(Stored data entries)
──────────────────────────────

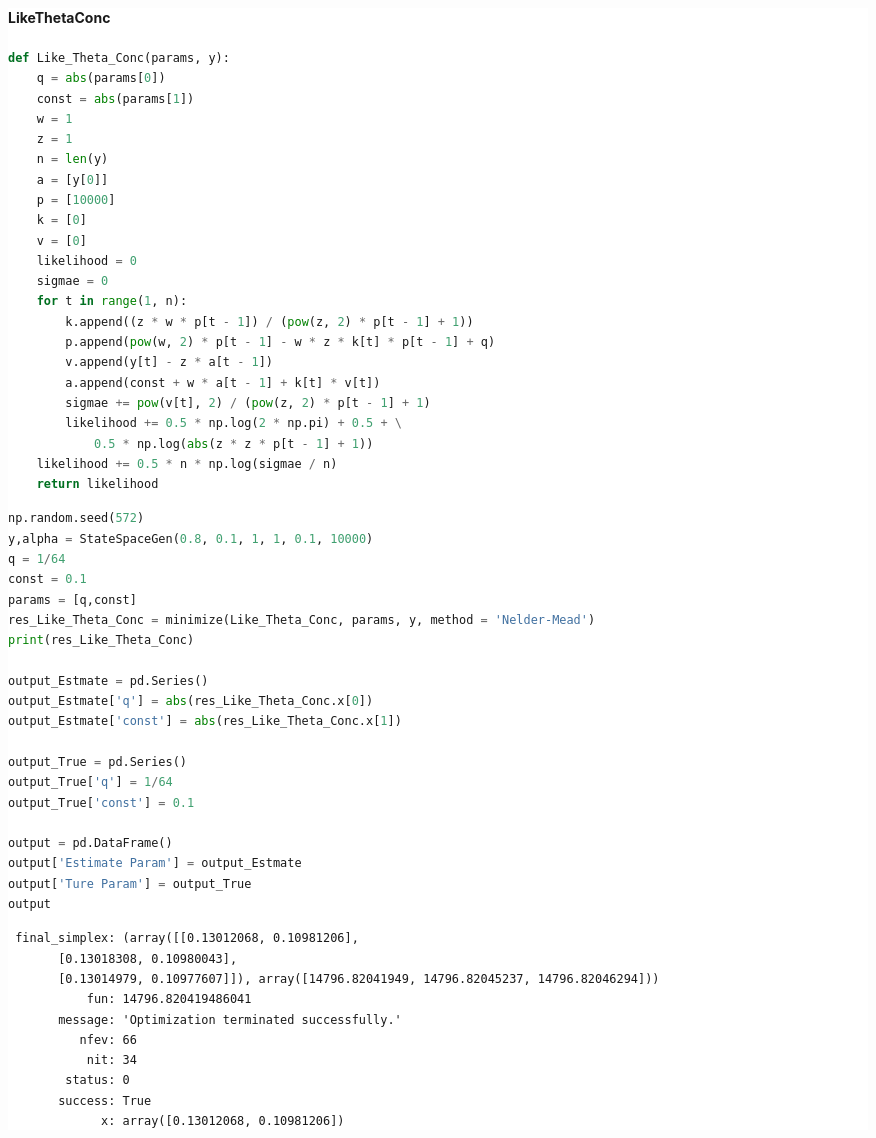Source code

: 

#### LikeThetaConc


```python
def Like_Theta_Conc(params, y):
    q = abs(params[0])
    const = abs(params[1])
    w = 1
    z = 1
    n = len(y)
    a = [y[0]]
    p = [10000]
    k = [0]
    v = [0]
    likelihood = 0
    sigmae = 0
    for t in range(1, n):
        k.append((z * w * p[t - 1]) / (pow(z, 2) * p[t - 1] + 1))
        p.append(pow(w, 2) * p[t - 1] - w * z * k[t] * p[t - 1] + q)
        v.append(y[t] - z * a[t - 1])
        a.append(const + w * a[t - 1] + k[t] * v[t])
        sigmae += pow(v[t], 2) / (pow(z, 2) * p[t - 1] + 1)
        likelihood += 0.5 * np.log(2 * np.pi) + 0.5 + \
            0.5 * np.log(abs(z * z * p[t - 1] + 1))
    likelihood += 0.5 * n * np.log(sigmae / n)
    return likelihood
```


```python
np.random.seed(572)
y,alpha = StateSpaceGen(0.8, 0.1, 1, 1, 0.1, 10000)
q = 1/64
const = 0.1
params = [q,const]
res_Like_Theta_Conc = minimize(Like_Theta_Conc, params, y, method = 'Nelder-Mead')
print(res_Like_Theta_Conc)

output_Estmate = pd.Series()
output_Estmate['q'] = abs(res_Like_Theta_Conc.x[0])
output_Estmate['const'] = abs(res_Like_Theta_Conc.x[1])

output_True = pd.Series()
output_True['q'] = 1/64
output_True['const'] = 0.1

output = pd.DataFrame()
output['Estimate Param'] = output_Estmate
output['Ture Param'] = output_True
output
```

     final_simplex: (array([[0.13012068, 0.10981206],
           [0.13018308, 0.10980043],
           [0.13014979, 0.10977607]]), array([14796.82041949, 14796.82045237, 14796.82046294]))
               fun: 14796.820419486041
           message: 'Optimization terminated successfully.'
              nfev: 66
               nit: 34
            status: 0
           success: True
                 x: array([0.13012068, 0.10981206])
    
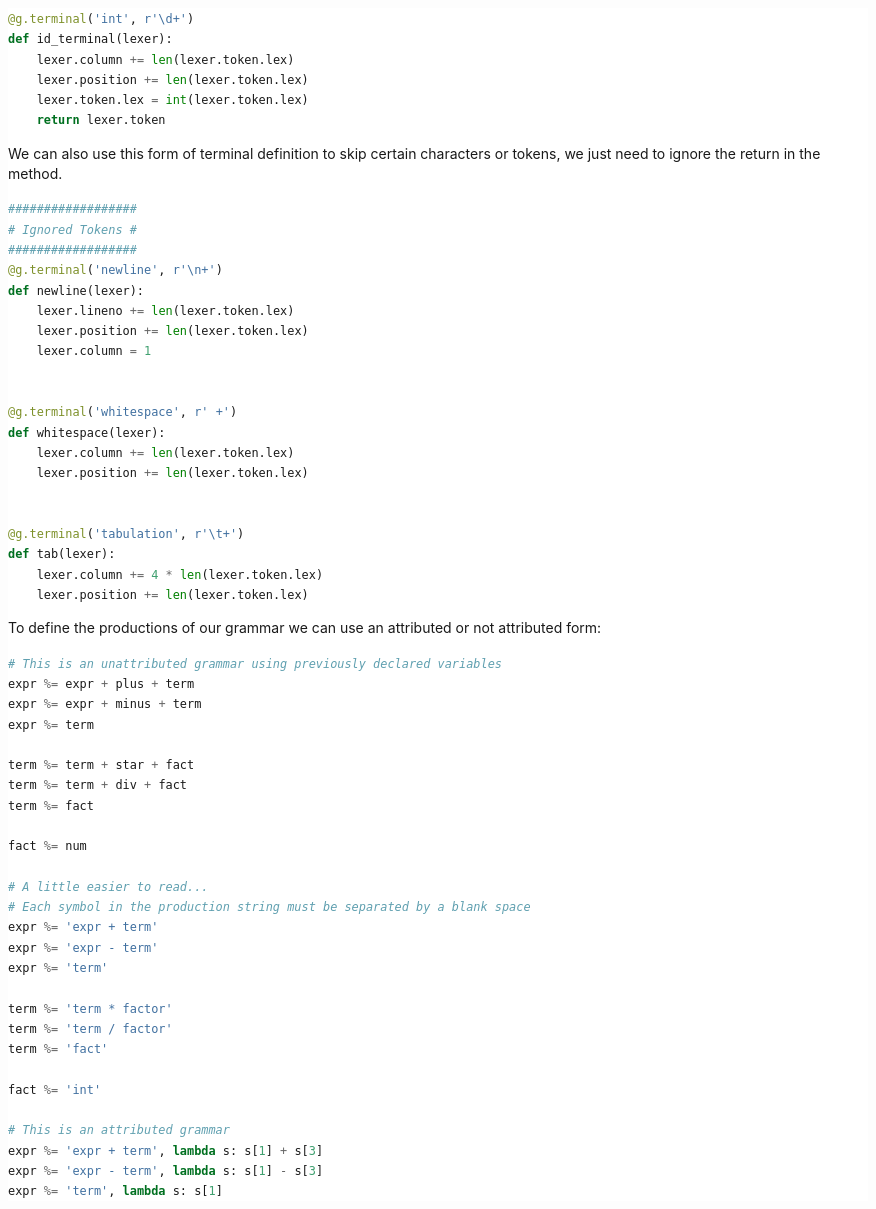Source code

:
 ```python
@g.terminal('int', r'\d+')
def id_terminal(lexer):
    lexer.column += len(lexer.token.lex)
    lexer.position += len(lexer.token.lex)
    lexer.token.lex = int(lexer.token.lex)
    return lexer.token
```

We can also use this form of terminal definition to skip certain characters or tokens, we just need to ignore the return in the method.

```python
##################
# Ignored Tokens #
##################
@g.terminal('newline', r'\n+')
def newline(lexer):
    lexer.lineno += len(lexer.token.lex)
    lexer.position += len(lexer.token.lex)
    lexer.column = 1


@g.terminal('whitespace', r' +')
def whitespace(lexer):
    lexer.column += len(lexer.token.lex)
    lexer.position += len(lexer.token.lex)


@g.terminal('tabulation', r'\t+')
def tab(lexer):
    lexer.column += 4 * len(lexer.token.lex)
    lexer.position += len(lexer.token.lex)
```

To define the productions of our grammar we can use an attributed or not attributed form:

```python
# This is an unattributed grammar using previously declared variables
expr %= expr + plus + term
expr %= expr + minus + term
expr %= term

term %= term + star + fact
term %= term + div + fact
term %= fact

fact %= num

# A little easier to read...
# Each symbol in the production string must be separated by a blank space
expr %= 'expr + term'
expr %= 'expr - term'
expr %= 'term'

term %= 'term * factor'
term %= 'term / factor'
term %= 'fact'

fact %= 'int'

# This is an attributed grammar
expr %= 'expr + term', lambda s: s[1] + s[3]
expr %= 'expr - term', lambda s: s[1] - s[3]
expr %= 'term', lambda s: s[1]

```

──────────────────────────────

* _To do_: On how many lines of the data does the word "column" appear? Reply with the number alone.

* _Output of the exercise_: 4